Paladin le observó en silencio y volvió a abrir su cartera. Cogió su pase, se lo guardó y extrajo cuidadosamente un billete de dólar de la cartera. Le dio la vuelta y lo dejó de cara a Cheyney. Éste sacó su cartera del bolsillo de la chaqueta (era una vieja y sobada Lord Buxton que estaba empezando a romperse por las costuras; tendría que sustituirla por otra pero le resultaba más fácil pensarlo que hacerlo) y extrajo uno de los billetes de dólar que llevaba dentro. Lo puso junto al de Paladin y les dio la vuelta para que Paladin pudiera verlos del derecho..., y para que pudiera examinarlos.
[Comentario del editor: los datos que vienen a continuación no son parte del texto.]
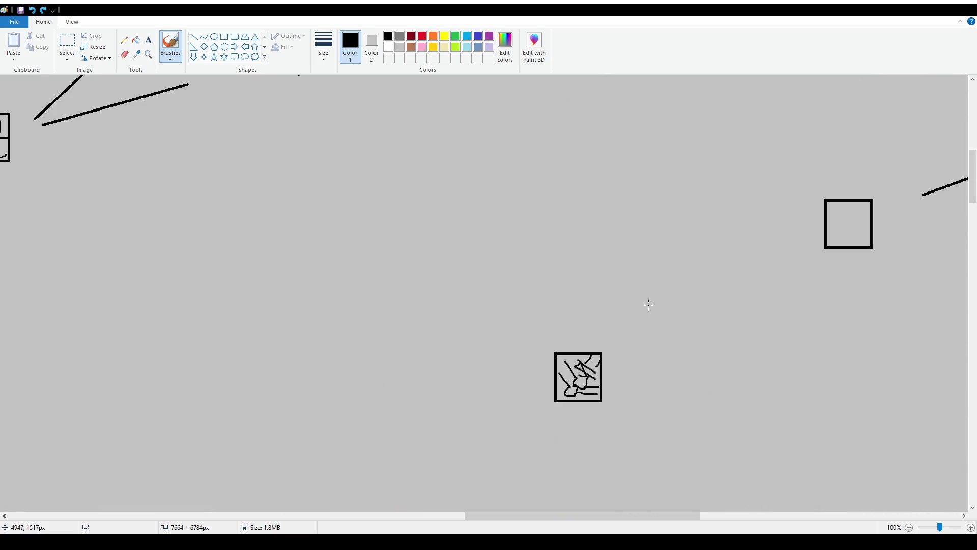
scroll(649, 304, up, 10)
drag(667, 517, 770, 529)
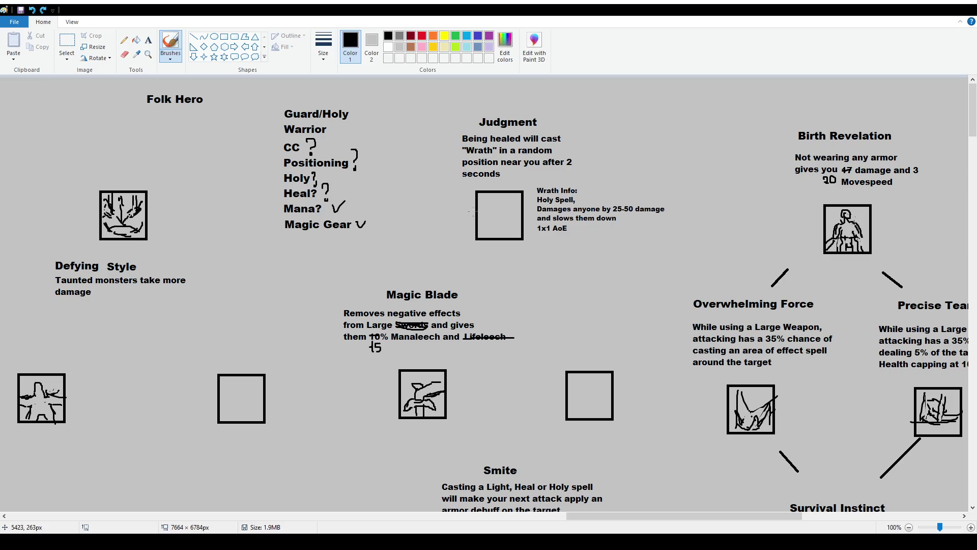
scroll(493, 216, up, 1)
scroll(492, 217, down, 5)
mouse_move(610, 516)
mouse_down()
mouse_move(705, 524)
mouse_move(674, 523)
mouse_up()
scroll(469, 256, up, 3)
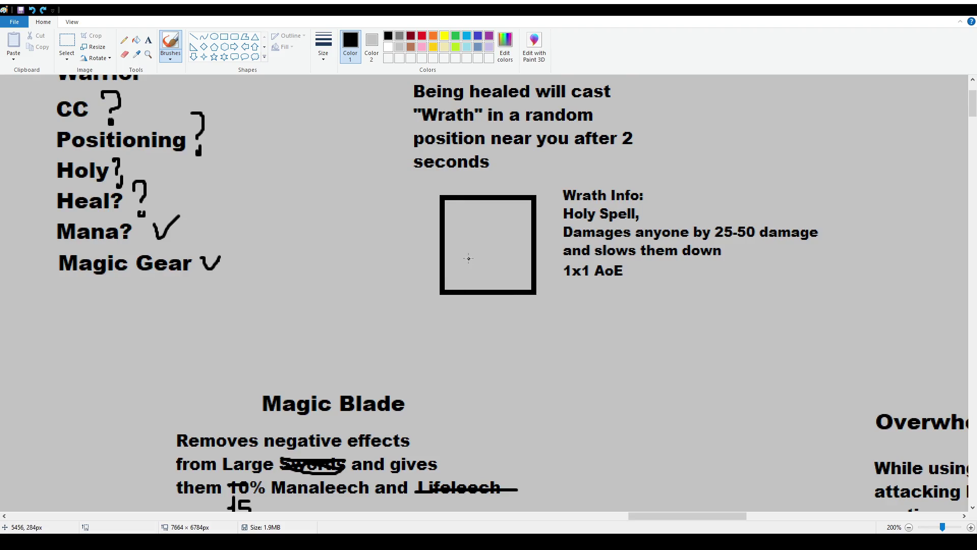
Sketch an arched head with eyes, eyebrows and a reworked mouth inside the Judgment box.
drag(471, 255, 473, 252)
drag(495, 250, 497, 255)
mouse_move(484, 227)
mouse_down()
mouse_move(494, 226)
mouse_move(474, 253)
mouse_move(496, 251)
mouse_move(472, 257)
mouse_move(486, 246)
mouse_up()
drag(489, 227, 482, 226)
mouse_move(473, 243)
mouse_down()
mouse_move(479, 237)
mouse_move(467, 228)
mouse_move(493, 231)
mouse_move(475, 245)
mouse_move(493, 250)
mouse_up()
key(ctrl+z)
drag(479, 242, 489, 247)
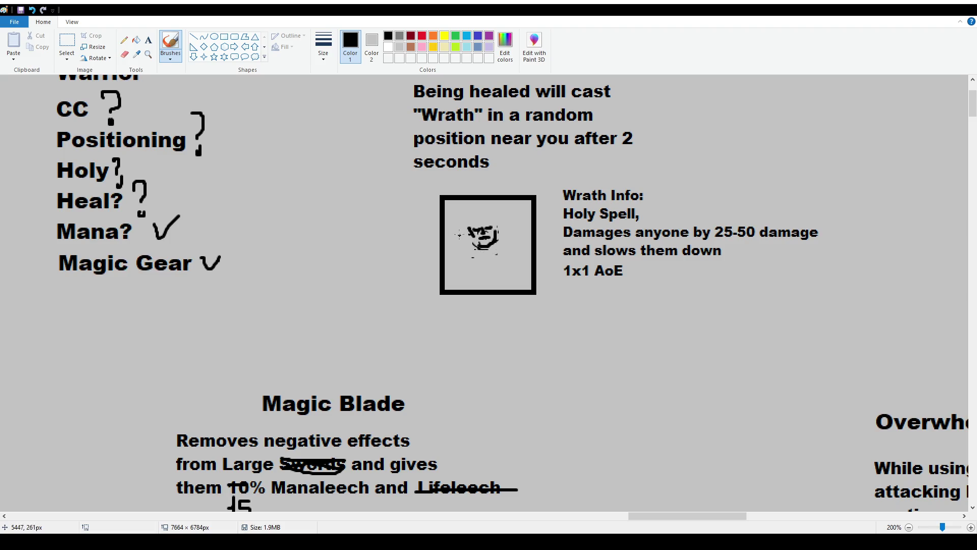
Undo stray strokes around the face and redraw its detail on the left side.
mouse_move(459, 243)
mouse_down()
mouse_move(467, 209)
mouse_move(510, 217)
mouse_move(511, 249)
mouse_up()
key(ctrl+z)
key(ctrl+z)
key(ctrl+z)
key(ctrl+z)
key(ctrl+z)
key(ctrl+z)
key(ctrl+z)
key(ctrl+z)
key(ctrl+z)
key(ctrl+y)
mouse_move(494, 223)
mouse_down()
mouse_move(493, 240)
mouse_move(482, 245)
mouse_move(466, 227)
mouse_move(474, 238)
mouse_up()
key(ctrl+z)
mouse_move(469, 224)
mouse_down()
mouse_move(496, 242)
mouse_move(473, 241)
mouse_move(492, 238)
mouse_move(478, 238)
mouse_move(492, 249)
mouse_move(483, 226)
mouse_up()
key(ctrl+z)
Sketch the figure's raised right and left arms.
drag(498, 232, 507, 211)
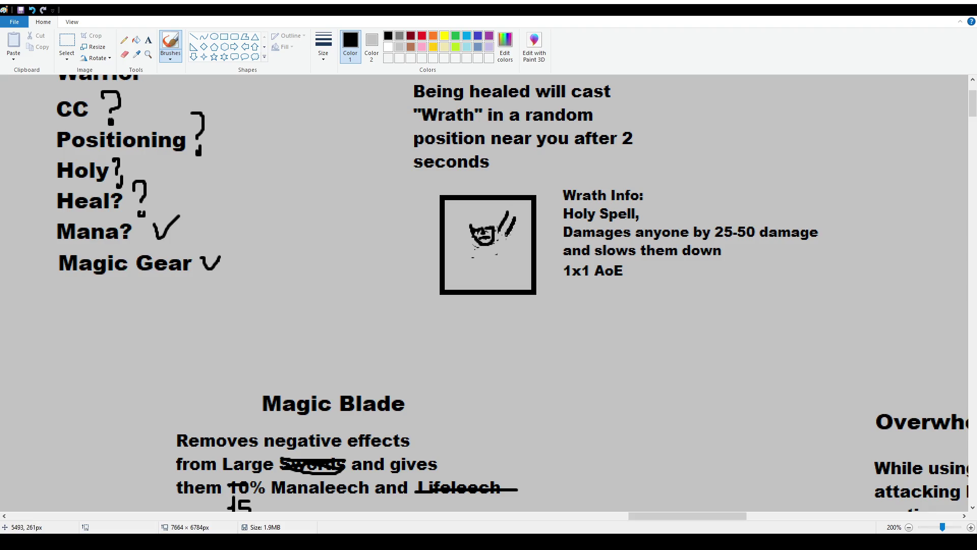
mouse_move(504, 227)
mouse_down()
mouse_move(509, 203)
mouse_move(514, 221)
mouse_up()
mouse_move(462, 239)
mouse_down()
mouse_move(452, 204)
mouse_move(467, 223)
mouse_move(495, 225)
mouse_move(482, 240)
mouse_up()
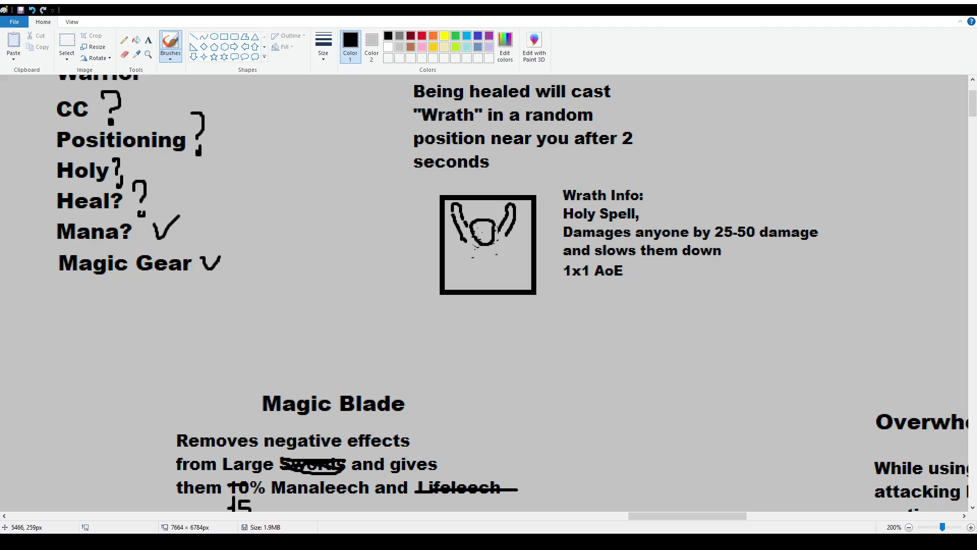
Rework the head outline, draw the body below it and darken the head with scribbles.
mouse_move(481, 228)
mouse_down()
mouse_move(494, 232)
mouse_move(477, 249)
mouse_move(495, 237)
mouse_move(488, 218)
mouse_up()
mouse_move(493, 237)
mouse_down()
mouse_move(492, 219)
mouse_move(481, 235)
mouse_up()
drag(491, 222, 493, 244)
mouse_move(474, 244)
mouse_down()
mouse_move(468, 270)
mouse_move(500, 274)
mouse_move(483, 265)
mouse_move(483, 274)
mouse_move(486, 267)
mouse_up()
Cosa que Paladin hizo en silencio durante casi un minuto. Su rostro se fue volviendo de un color rojo oscuro... y el color fue esfumándose poco a poco. Después Cheyney pensó que probablemente habría tenido intención de gritar ¿QUÉ COÑO ESTA PASANDO AQUÍ?, pero lo que salió de sus labios fue un débil jadeo ahogado.
-... qué...
-No lo sé -concluyó Cheyney.
El billete de un dólar de Cheyney estaba a la derecha, un papel gris verdoso que ya no era de un nuevo flamante pero sí seguía siendo lo suficientemente nuevo como para no tener ese aspecto arrugado y fláccido opio de los billetes que han cambiado de mano en muchas ocasiones. Un número 1 grande en las esquinas de arriba, un número 1 más pequeño en las de abajo, BILLETE DE LA RESERVA FEDERAL escrito en letras mayúsculas no muy grandes entre los números 1 de arriba y LOS ESTADOS UNIDOS DE AMÉRICA en letras de mayor tamaño, con la letra A rodeada por una orla a la izquierda de la efigie de Washington, orla que iba acompañada por la afirmación de que ESTE BILLETE ES MONEDA LEGAL PARA TODAS LAS DEUDAS, PÚBLICAS Y PRIVADAS... Era un billete de la serie de 1985, y estaba firmado por James A. Baker III.
El billete de Paladin no se le parecía en nada.
Los números 1 de las cuatro esquinas eran iguales; la frase LOS ESTADOS UNIDOS DE AMERICA también era igual; la afinación de que el billete podía ser usado para pagar todas las deudas públicas y privadas era idéntica.
Pero el billete de Paladin era de un color azul celeste.
En vez de BILLETE DE LA RESERVA FEDERAL llevaba escrito MONEDA DEL GOBIERNO.
En vez de la letra A había una F.
Pero lo que más le llamó la atención a Cheyney fue la imagen del hombre que había en el billete, igual que le ocurrió a Paladin con el billete de Cheyney.
El billete gris verdoso de Cheyney lucía la efigie de George Washington.
El billete azul celeste de Paladin la de James Madison.